__Assignment__: Images excepted, the data below must be repeated exactly.

__Input data__:
================================

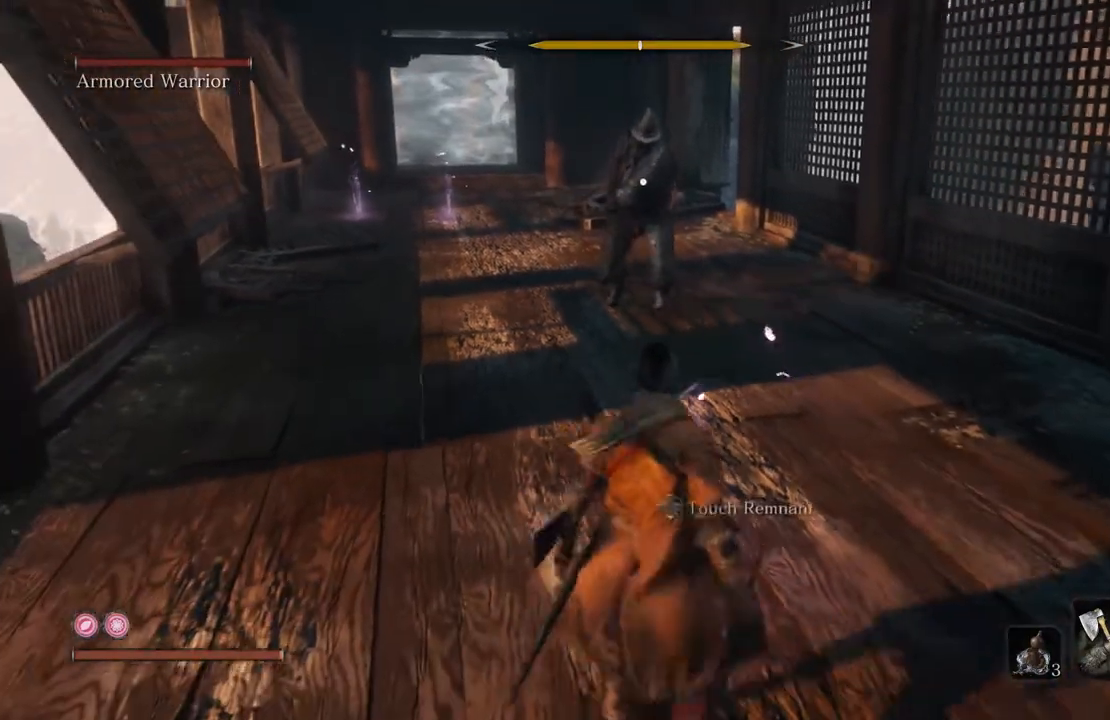
{"buttons": [], "left_stick": "up", "right_stick": "center", "events": [[117, "left_stick", "up"]]}
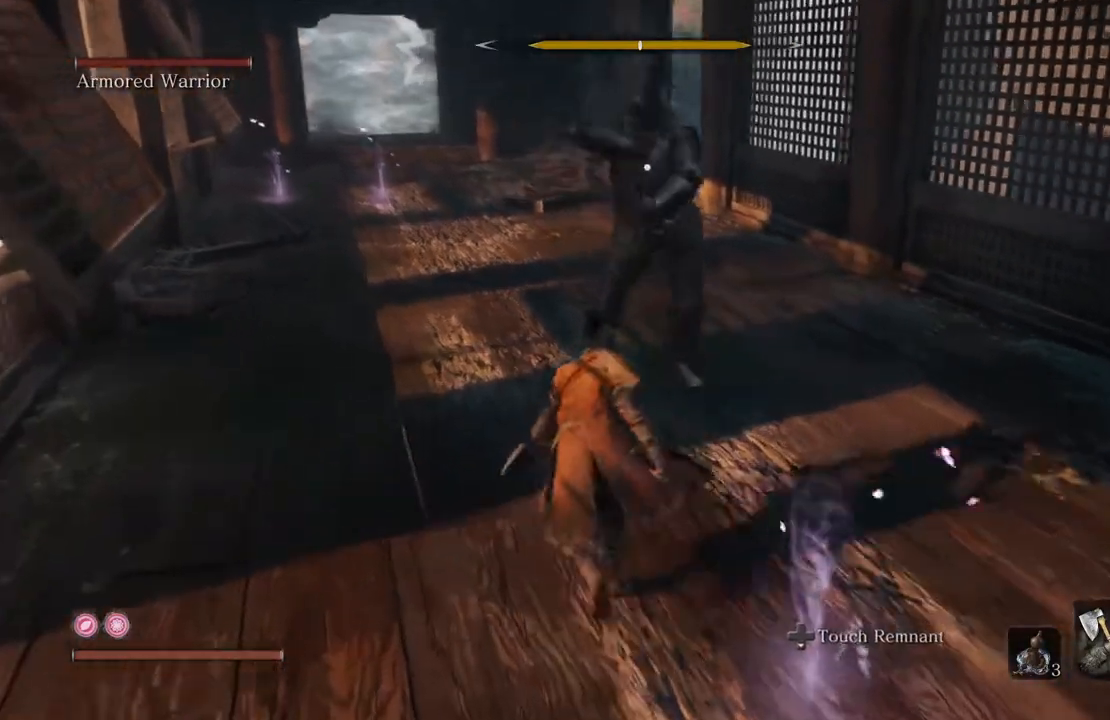
{"buttons": [], "left_stick": "up", "right_stick": "center", "events": [[51, "B", "down"], [185, "B", "up"], [235, "B", "down"], [403, "B", "up"]]}
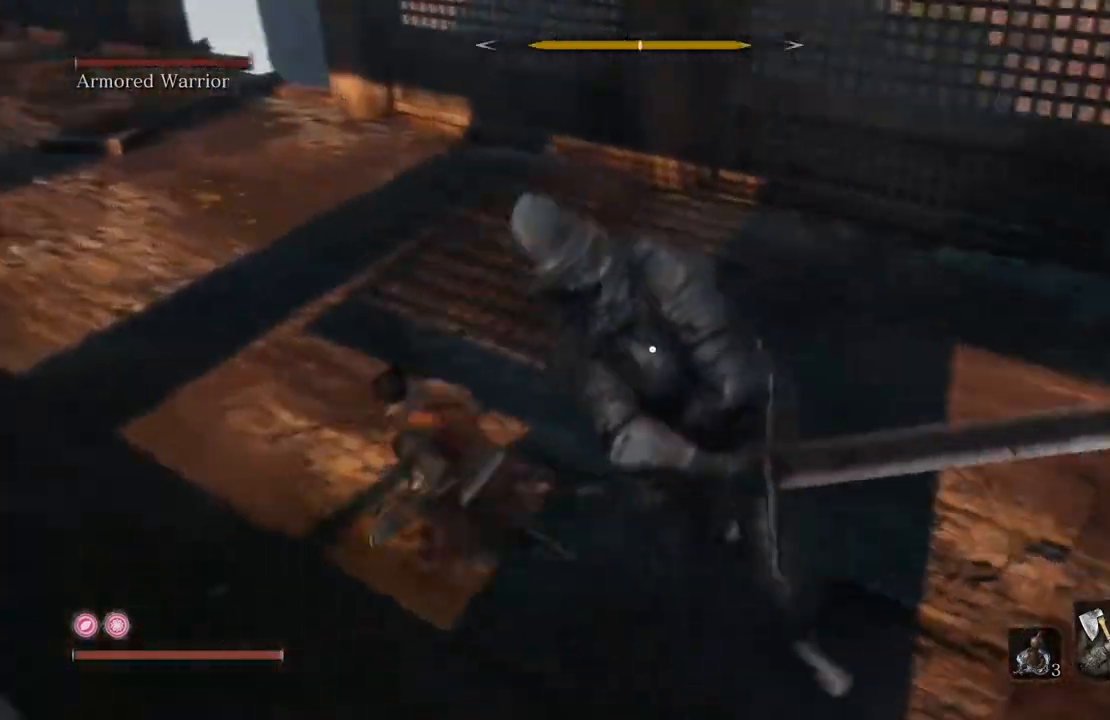
{"buttons": [], "left_stick": "up-left", "right_stick": "center", "events": [[34, "B", "down"], [117, "left_stick", "up-right"], [134, "B", "up"], [201, "B", "down"], [302, "B", "up"], [319, "left_stick", "up"], [420, "left_stick", "up-left"]]}
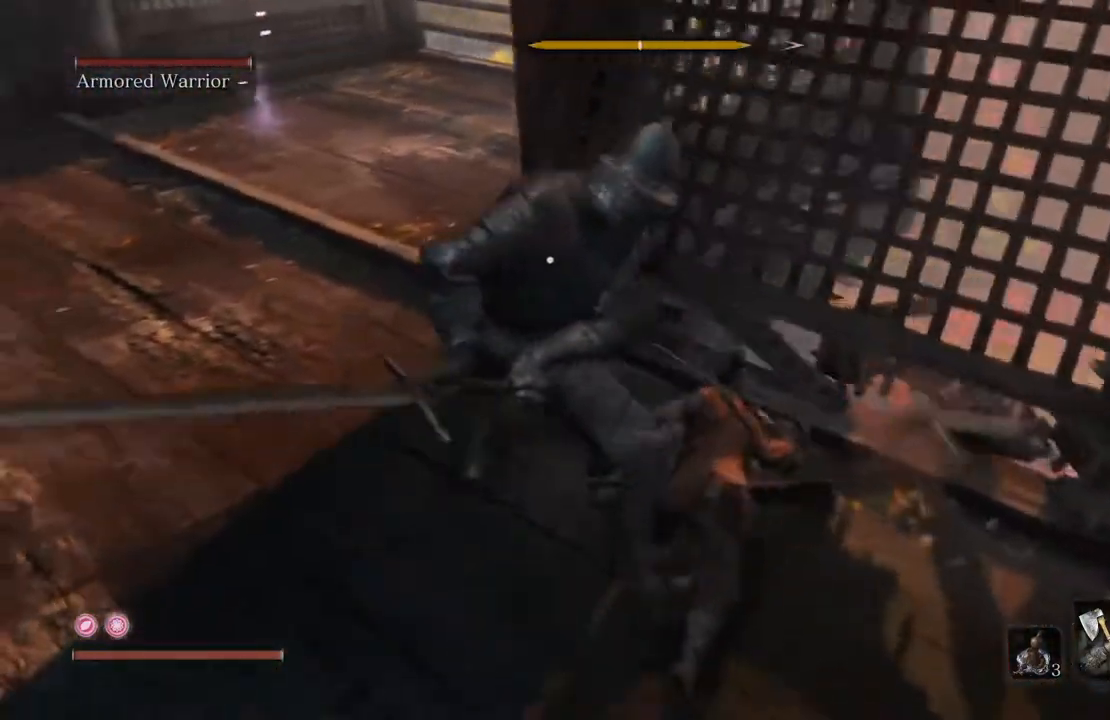
{"buttons": [], "left_stick": "left", "right_stick": "center", "events": [[184, "left_stick", "left"], [251, "R2", "down"], [352, "R2", "up"], [402, "R2", "down"], [503, "R2", "up"]]}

================================

__Task answer__:
{"buttons": [], "left_stick": "up", "right_stick": "center", "events": [[117, "left_stick", "up"]]}
{"buttons": [], "left_stick": "up", "right_stick": "center", "events": [[51, "B", "down"], [185, "B", "up"], [235, "B", "down"], [403, "B", "up"]]}
{"buttons": [], "left_stick": "up-left", "right_stick": "center", "events": [[34, "B", "down"], [117, "left_stick", "up-right"], [134, "B", "up"], [201, "B", "down"], [302, "B", "up"], [319, "left_stick", "up"], [420, "left_stick", "up-left"]]}
{"buttons": [], "left_stick": "left", "right_stick": "center", "events": [[184, "left_stick", "left"], [251, "R2", "down"], [352, "R2", "up"], [402, "R2", "down"], [503, "R2", "up"]]}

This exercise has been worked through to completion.